Ishikawa is on the coast of the Sea of Japan and is bordered by the Japanese Alps on the Eastern side. Although you may be hard pressed to describe precisely Ishikawa's position in Japan, saying that it is due north of Nagoya just might do the trick. To describe Ishikawa to people from other places in Japan, use your left thumb and curl the tip slightly to resemble the Noto peninsula and use the lower left part of your hand to show Kanazawa and Kaga City's position.
The northern part of the prefecture is made up of the Noto , while in the center is Kanazawa , the capital city of Ishikawa. The mountainous southern part of Ishikawa consists of Hakusan , Komatsu and Kaga .

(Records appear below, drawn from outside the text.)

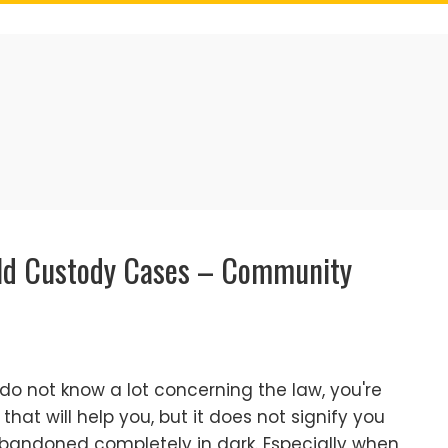
ild Custody Cases – Community
u do not know a lot concerning the law, you're
hat will help you, but it does not signify you
abandoned completely in dark. Especially when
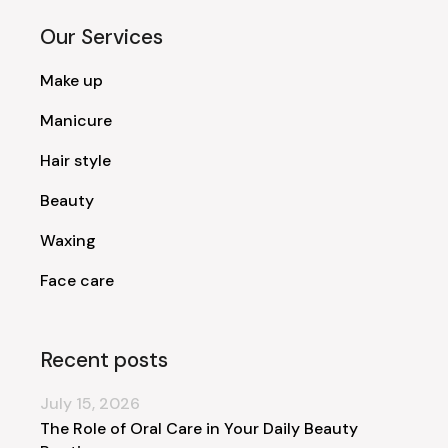
Our Services
Make up
Manicure
Hair style
Beauty
Waxing
Face care
Recent posts
July 15, 2026
The Role of Oral Care in Your Daily Beauty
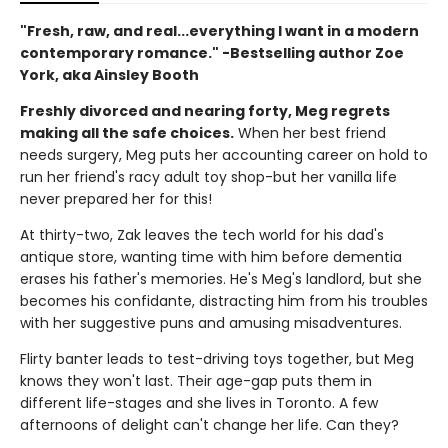
"Fresh, raw, and real...everything I want in a modern
contemporary romance." -Bestselling author Zoe
York, aka Ainsley Booth
Freshly divorced and nearing forty, Meg regrets
making all the safe choices.
When her best friend
needs surgery, Meg puts her accounting career on hold to
run her friend's racy adult toy shop-but her vanilla life
never prepared her for this!
At thirty-two, Zak leaves the tech world for his dad's
antique store, wanting time with him before dementia
erases his father's memories. He's Meg's landlord, but she
becomes his confidante, distracting him from his troubles
with her suggestive puns and amusing misadventures.
Flirty banter leads to test-driving toys together, but Meg
knows they won't last. Their age-gap puts them in
different life-stages and she lives in Toronto. A few
afternoons of delight can't change her life. Can they?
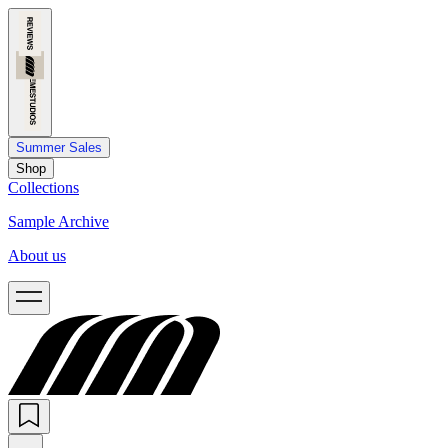
Summer Sales
Shop
Collections
Sample Archive
About us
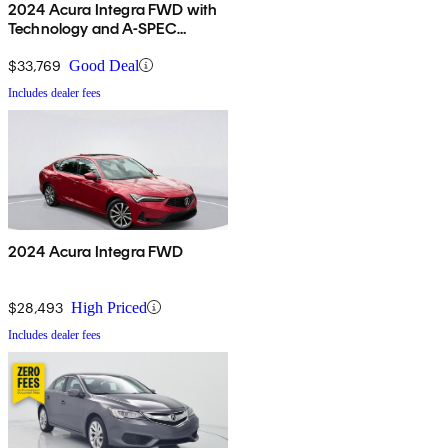
2024 Acura Integra FWD with
Technology and A-SPEC
Package
$33,769
Good Deal
Includes dealer fees
2024 Acura Integra FWD
$28,493
High Priced
Includes dealer fees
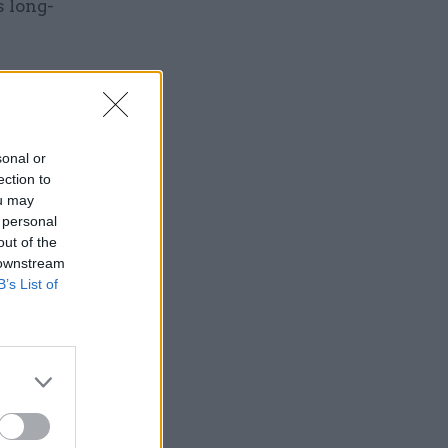
s long-
sonal or
on for
ection to
rvice
ou may
 personal
out of the
 downstream
B’s List of
these
ding on
funds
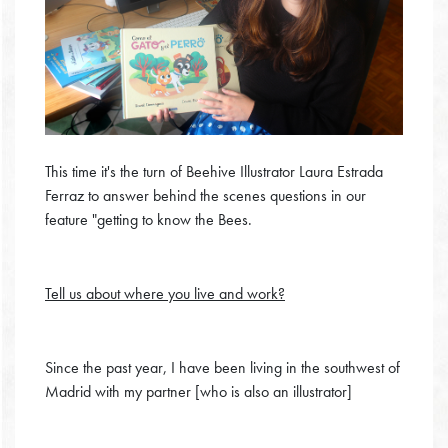
This time it's the turn of Beehive Illustrator Laura Estrada
Ferraz to answer behind the scenes questions in our
feature "getting to know the Bees.
Tell us about where you live and work?
Since the past year, I have been living in the southwest of
Madrid with my partner [who is also an illustrator]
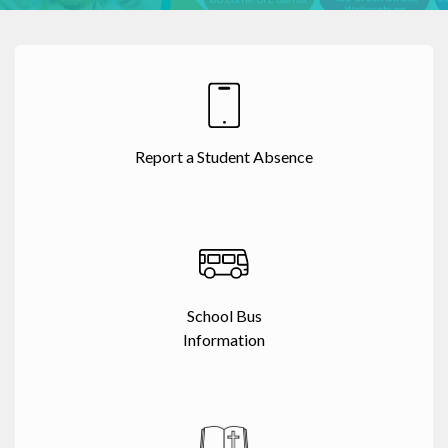
Report a Student Absence
School Bus
Information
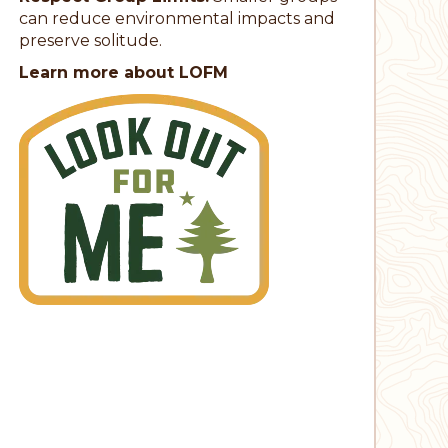
can reduce environmental impacts and
preserve solitude.
Learn more about LOFM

Ishikawa is a prefecture with a long, interesting and varied history. Civilization in Ishikawa dates back as far back in time as any other place in Japan, and evidence of past civilizations endure to this day in large burial mounds known as Kofun (古墳). Prior to the establishment of the Edo shogunate, a people's rebellion (一向一揆) broke out that ended in a period of self-rule that lasted for over 100 years. During the Edo period of protectionism and forced peace, the Kaga clan that controlled Ishikawa was second in power only to Edo (Tokyo). It was at this time when culture flourished and money sank into Kanazawa much like a golden wetland for which it is named. Remnants of the original castle in Kanazawa remain, as do the haphazard roads that followed old divisions of rice fields that were taken over when the samurai moved in.

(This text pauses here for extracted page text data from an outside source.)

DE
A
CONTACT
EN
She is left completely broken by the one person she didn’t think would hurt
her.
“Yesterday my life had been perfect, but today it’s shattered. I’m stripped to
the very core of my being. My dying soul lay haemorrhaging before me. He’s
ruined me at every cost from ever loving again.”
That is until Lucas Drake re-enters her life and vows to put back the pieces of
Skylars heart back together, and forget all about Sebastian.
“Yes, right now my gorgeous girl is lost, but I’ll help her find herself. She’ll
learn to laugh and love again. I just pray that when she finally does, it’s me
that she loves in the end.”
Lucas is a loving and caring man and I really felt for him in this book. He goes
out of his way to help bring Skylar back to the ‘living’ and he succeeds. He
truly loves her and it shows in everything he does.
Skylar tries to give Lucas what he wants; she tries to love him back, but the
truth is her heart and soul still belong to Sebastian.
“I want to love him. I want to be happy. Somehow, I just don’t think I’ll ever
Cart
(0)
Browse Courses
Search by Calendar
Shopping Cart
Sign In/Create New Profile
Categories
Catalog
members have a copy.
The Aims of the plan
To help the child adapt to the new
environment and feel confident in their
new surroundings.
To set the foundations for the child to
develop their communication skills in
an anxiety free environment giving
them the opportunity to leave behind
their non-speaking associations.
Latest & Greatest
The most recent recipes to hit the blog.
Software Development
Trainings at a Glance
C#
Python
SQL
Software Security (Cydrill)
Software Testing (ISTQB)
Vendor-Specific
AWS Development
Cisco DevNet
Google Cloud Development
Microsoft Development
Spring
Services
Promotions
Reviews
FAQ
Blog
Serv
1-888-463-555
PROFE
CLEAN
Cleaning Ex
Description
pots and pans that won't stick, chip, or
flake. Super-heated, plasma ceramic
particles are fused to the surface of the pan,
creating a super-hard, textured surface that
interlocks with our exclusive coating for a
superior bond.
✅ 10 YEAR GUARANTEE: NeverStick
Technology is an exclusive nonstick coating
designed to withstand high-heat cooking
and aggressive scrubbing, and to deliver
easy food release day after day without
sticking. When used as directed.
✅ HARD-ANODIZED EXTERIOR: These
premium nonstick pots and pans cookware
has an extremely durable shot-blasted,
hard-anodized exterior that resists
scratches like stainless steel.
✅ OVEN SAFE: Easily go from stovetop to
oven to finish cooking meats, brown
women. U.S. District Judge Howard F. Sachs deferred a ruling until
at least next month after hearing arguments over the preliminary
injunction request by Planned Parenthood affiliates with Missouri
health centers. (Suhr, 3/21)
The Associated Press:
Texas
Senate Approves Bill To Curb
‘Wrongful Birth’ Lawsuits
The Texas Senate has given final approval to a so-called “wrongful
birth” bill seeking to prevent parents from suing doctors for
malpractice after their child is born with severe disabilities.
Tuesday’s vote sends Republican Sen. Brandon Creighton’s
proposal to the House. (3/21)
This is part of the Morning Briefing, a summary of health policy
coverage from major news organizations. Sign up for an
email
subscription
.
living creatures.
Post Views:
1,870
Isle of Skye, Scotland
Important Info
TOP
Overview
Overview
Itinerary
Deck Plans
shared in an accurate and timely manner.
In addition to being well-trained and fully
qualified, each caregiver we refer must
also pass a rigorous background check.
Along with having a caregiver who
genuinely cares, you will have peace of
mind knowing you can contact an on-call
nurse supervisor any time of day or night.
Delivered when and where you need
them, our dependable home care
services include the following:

To call Ishikawa a well-spring of traditional Japanese culture would not be an overstatement. Kanazawa is one of three places known for their exquisite Japanese sweets (和菓子), the other centers being found in Kyoto and Matsue. Kanazawa also boasts a rich history in making gold leaf, and products using it are of high quality and beauty. In the south, you have the intricate and colorful silks of Kaga Yuzen (加賀友禅), the Yamanaka lacquerware (山中塗) and the traditional and immensely well respected Kutani Ceramics (九谷焼). Wajima lacquerware produced in the north (輪島塗) is also a highly respected product. The Japanese taiko drummers are known throughout Japan and anyone interested should be able to find a group to join if they feel so inclined. This also goes for pretty much any other traditional Japanese art including tea ceremony and ikebana. For martial arts, you will also have no trouble learning karate, judo, kendo, kyudo, aikido and others.
The largest mountain in Ishikawa Prefecture is Mount Haku, which is also one of the "Three Holy Mountains" (三霊山Sanreizan) in Japan, along with Mount Fuji and Tateyama. You will find no shortage of things to do if you are a nature buff. Camping areas are plentiful, well maintained and can be found in a variety of settings; including on the beach, in the mountains or along rivers. Hiking trails are abundant and generally well marked, but you will likely need a detailed book to find out about all of them. Hiking up to Hakusan is an experience that all living in Ishikawa should attempt. In south and central Ishikawa, the landscape is relatively uniform with a straight line of coast followed by plains followed by foothills and then mountains as you move from west to east. The Noto Peninsula has a varied landscape with a mountainous center, with beaches and breathtaking cliffs along the long coastline.
Ishikawa's population is suffering from the same problems as the rest of Japan. People are leaving the rural areas for the city, which then creates a shortage of youth in the rural areas. School closures, mergers and student decreases in these areas are not unusual. Along with the overall declining birthrate and aging of the society come the inevitable social and economic consequences that are only just now starting to show. Efforts by the Ishikawa government to entice people back to the rural farming life are shown by programs teaching people how to farm and by some local governments offering up to 500,000 yen if you choose to move to a rural area and start farming.
Overall, Ishikawa is the kind of place that you can experience a tea ceremony lesson in the afternoon, the night life in Kanazawa that same night and then go hiking and exploring up in the Noto the next day. There is no shortage of things to do year round.